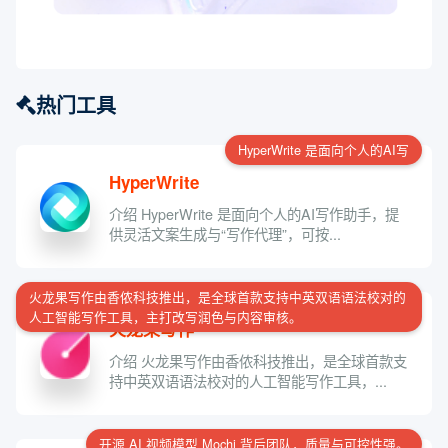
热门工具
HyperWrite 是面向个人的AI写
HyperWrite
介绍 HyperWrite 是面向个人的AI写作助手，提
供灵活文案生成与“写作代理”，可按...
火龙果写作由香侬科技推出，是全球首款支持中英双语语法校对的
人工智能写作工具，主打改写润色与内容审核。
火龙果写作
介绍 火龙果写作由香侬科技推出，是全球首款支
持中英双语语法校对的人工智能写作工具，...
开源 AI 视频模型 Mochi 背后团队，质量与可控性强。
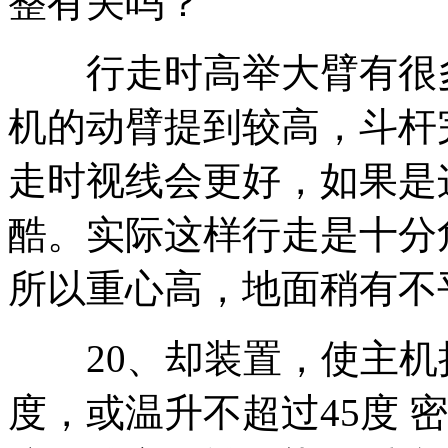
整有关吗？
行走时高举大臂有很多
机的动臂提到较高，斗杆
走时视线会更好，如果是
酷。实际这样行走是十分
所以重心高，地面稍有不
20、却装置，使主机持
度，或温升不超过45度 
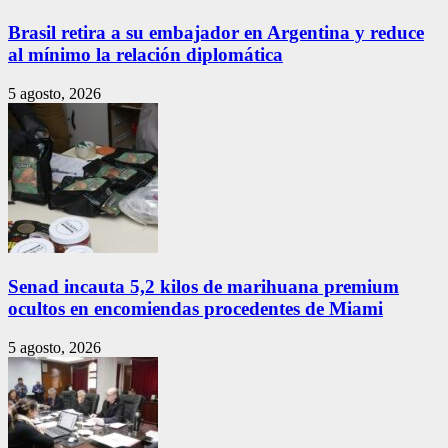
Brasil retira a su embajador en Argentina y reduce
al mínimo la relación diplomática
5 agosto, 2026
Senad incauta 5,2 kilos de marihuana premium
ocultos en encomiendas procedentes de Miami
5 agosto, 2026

* _WORK TASK_: Leaving the pictures aside, write out only the lines from the one containing "度，或温升不超过45度" through the end of the material, exactly as they stand.

* _TASK ANSWER_:
度，或温升不超过45度 
Brasil retira a su embajador en Argentina y reduce
al mínimo la relación diplomática
5 agosto, 2026
Senad incauta 5,2 kilos de marihuana premium
ocultos en encomiendas procedentes de Miami
5 agosto, 2026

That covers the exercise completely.